Robert Anderson | Bass
Country of origin: Grandparents from Skåne, Sweden
When did you first start learning the bass? Age 14. I played the violin and tuba before that.
When did you move to Minnesota? In 1974, to join the Minnesota Orchestra.
How has your heritage influenced your artistry? My mother played and taught violin and piano.
Fun heritage fact: My paternal grandparents were from Sweden. They settled in Boston, where there was a large Swedish community.
R. Douglas Wright | Principal Trombone
Country of origin: Ancestors from England
When did you first start learning the trombone? I started playing the baritone horn, which is kind of like a baby tuba, in the 5th grade. I originally wanted to be a drummer, but there were already too many of them in the band. The band director had an extra baritone horn, so I decided to play that because more than anything, I just wanted to play in the band. In 7th grade, my band director had me switch over to trombone (probably because I had arms long enough to play it) and it has stuck with me ever since.

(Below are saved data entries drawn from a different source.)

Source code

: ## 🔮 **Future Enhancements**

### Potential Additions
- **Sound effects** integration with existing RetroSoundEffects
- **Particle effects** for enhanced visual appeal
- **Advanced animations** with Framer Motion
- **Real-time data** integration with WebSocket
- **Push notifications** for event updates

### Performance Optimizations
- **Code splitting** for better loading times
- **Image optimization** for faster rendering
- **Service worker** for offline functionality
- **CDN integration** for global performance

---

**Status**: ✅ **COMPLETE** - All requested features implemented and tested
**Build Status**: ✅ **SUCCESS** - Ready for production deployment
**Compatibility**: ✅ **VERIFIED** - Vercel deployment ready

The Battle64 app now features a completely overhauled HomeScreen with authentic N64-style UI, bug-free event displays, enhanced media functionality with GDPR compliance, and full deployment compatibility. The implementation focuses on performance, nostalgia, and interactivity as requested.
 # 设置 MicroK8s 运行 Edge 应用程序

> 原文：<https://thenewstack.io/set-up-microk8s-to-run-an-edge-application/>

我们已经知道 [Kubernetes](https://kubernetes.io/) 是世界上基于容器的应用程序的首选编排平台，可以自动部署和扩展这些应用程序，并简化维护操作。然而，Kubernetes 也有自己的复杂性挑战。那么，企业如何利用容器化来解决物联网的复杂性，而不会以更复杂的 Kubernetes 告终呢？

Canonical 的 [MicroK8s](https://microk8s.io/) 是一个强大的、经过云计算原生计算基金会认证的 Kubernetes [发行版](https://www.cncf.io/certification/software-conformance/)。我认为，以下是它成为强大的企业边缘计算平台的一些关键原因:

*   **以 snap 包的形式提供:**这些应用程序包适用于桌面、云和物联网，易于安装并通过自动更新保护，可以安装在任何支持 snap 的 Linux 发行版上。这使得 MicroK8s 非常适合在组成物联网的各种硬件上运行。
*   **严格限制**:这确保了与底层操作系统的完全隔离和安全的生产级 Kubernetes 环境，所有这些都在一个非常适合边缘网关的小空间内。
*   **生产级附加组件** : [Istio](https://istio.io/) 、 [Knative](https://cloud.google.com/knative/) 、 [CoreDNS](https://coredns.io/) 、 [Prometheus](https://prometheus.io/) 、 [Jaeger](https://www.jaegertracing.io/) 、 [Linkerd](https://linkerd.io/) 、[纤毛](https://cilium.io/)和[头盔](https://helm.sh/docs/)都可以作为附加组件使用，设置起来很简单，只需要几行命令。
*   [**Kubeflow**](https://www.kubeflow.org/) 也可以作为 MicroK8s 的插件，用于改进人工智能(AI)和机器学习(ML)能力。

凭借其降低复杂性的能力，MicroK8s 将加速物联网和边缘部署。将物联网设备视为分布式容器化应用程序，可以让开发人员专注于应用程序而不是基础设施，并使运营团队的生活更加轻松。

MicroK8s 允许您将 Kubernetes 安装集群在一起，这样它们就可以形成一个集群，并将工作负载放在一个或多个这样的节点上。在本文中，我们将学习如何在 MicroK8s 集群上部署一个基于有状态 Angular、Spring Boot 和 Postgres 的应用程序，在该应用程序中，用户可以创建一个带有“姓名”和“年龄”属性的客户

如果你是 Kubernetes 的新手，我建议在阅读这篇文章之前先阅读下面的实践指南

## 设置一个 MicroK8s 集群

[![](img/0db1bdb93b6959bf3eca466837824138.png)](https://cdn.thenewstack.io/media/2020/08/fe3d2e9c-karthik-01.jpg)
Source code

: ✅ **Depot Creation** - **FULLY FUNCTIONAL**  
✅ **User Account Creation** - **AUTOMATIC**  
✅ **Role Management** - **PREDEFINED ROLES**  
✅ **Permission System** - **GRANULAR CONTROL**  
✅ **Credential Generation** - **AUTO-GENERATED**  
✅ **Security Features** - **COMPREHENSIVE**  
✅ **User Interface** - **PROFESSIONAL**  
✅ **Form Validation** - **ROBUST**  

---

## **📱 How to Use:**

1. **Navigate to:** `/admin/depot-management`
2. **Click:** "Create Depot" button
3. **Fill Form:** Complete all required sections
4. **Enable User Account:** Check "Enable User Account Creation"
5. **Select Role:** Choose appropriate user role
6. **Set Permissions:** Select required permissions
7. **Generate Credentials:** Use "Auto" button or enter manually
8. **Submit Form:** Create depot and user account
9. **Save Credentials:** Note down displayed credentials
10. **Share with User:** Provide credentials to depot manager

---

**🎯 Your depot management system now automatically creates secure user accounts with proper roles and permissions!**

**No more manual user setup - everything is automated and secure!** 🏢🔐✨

When did you move to Minnesota? My wife and I moved to Minnesota in the fall of 1995 when I joined the Minnesota Orchestra.
What made you decide to move to Minnesota? Like many of my colleagues, it was the Orchestra that brought me to Minnesota. I grew up down south and was rather afraid of the Minnesota winters when we first moved here. But once I learned how to cross-country ski and tried some of the other fun outdoor activities that we have here (both in the winter and in the summer), I fell in love with the place. It’s been a wonderful place to raise our two kids.
How has your heritage influenced your artistry? I found out about my Mayflower roots only this year. Since I just found out about it, I wouldn’t say that it had a profound effect on my playing. However, brass playing is HUGE in England, so perhaps it kind of snuck in unbeknownst to me anyway.
Fun heritage fact: My mother has traced our family tree back to William Mullins, who was the 10th signer of the Mayflower Compact, meaning that he actually came over from England on the Mayflower. He is my great (x14) grandfather. He was a boot maker and came here to make and sell shoes. He did not survive here for long, but his daughter Priscilla did and she had 20 children with her husband, John Alden. I came from this line. William Mullins’ adult son stayed back in England and kept the shoe shop going back home. Mullins’ shoe shop is still in existence to this day in Surrey!